Unterentlohnung ist seit 2011 strafbar. Auch heuer wurden die Regeln weiter verschärft.

Bisher war nur die Unterschreitung des kollektivvertraglichen Minimums strafbar. Seit 2015 ist das kollektivvertragliche Entgelt inklusive aller Bestandteile als Maßstab heran zu ziehen.

Die gute Nachricht, wer einen Fehler behebt, kann der Strafe entkommen.  Denn die Unterentlohnung ist nicht strafbar, wenn die Differenz schon vor der Kontrolle durch die Behörde nachgezahlt wurde.

Ferner ist von der Strafe ist auch abzusehen, wenn

  • leichte Fahrlässigkeit nicht überschritten wird ODER die Überschreitung gering ist UND
  • die Differenz nachgezahlt wird.

Die prüfende Gebietskrankenkassa informiert künftig den betroffenen Mitarbeiter über den Strafbescheid aufgrund der Unterentlohnung.

^^^^^^^^

**Aufgabenstellung**
Kannst du den Faden des Textes zur Unterentlohnung nach seinem letzten Satz aufnehmen und ihn weiterschreiben?

^^^^^^^^

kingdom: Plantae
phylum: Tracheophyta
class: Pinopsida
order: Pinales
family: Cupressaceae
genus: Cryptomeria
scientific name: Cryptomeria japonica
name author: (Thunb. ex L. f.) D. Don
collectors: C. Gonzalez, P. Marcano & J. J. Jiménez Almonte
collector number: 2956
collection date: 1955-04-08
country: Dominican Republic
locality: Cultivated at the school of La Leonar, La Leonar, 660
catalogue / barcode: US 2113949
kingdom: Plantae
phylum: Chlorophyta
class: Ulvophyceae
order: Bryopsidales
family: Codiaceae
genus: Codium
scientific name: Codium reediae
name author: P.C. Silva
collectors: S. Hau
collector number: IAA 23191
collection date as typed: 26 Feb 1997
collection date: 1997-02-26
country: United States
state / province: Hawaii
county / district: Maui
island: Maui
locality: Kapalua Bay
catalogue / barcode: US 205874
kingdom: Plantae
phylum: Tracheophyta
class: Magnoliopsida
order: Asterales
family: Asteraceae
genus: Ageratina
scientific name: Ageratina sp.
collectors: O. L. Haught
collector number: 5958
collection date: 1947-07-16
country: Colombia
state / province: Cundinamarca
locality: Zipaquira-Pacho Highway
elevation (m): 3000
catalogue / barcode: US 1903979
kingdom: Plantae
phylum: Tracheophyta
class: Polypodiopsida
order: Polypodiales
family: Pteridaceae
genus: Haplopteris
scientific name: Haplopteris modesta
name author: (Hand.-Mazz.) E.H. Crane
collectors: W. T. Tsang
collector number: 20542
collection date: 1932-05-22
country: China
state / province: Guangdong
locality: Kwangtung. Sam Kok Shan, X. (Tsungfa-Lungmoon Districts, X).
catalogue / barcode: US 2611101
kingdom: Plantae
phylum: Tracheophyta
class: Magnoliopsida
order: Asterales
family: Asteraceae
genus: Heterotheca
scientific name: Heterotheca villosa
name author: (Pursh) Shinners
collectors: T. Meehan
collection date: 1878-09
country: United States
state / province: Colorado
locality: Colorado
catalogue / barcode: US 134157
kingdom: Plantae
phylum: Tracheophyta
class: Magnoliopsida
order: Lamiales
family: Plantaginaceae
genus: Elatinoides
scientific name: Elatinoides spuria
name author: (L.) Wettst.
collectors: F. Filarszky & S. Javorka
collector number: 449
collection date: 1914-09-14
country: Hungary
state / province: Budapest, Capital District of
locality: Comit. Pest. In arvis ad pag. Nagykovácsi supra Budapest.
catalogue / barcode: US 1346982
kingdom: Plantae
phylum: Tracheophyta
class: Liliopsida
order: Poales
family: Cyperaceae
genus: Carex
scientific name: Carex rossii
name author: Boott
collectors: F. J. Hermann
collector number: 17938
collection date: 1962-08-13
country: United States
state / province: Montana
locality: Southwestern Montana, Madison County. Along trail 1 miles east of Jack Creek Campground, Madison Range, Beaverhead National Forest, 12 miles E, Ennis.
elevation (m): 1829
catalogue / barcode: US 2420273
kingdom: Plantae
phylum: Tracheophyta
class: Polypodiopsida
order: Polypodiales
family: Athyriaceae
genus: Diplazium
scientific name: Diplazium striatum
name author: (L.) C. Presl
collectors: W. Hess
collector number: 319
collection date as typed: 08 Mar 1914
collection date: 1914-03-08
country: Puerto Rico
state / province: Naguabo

^^^^^^^^

**Ergebnis der Aufgabe**
Die Verjährung des strafverursachenden Sachverhaltes wurde verkürzt: Die Frist für die Verjährung beträgt nun 3 Jahre ab Fälligkeit bei Unterentlohnung, bei anderen Verstößen 1 Jahr.

Als Ausländischer Arbeitgeber beachten Sie bitte, dass Sie wie bisher zur Bereithaltung von Lohnunterlagen in deutscher Sprache verpflichtet sind. Die österreichischen Behörden sind auch berechtigt zur Sicherung einer etwaigen Strafe Vermögensgegenstände zu beschlagnahmen oder Ihren Auftraggeber zu zwingen den Werklohn an die Behörde zu überweisen.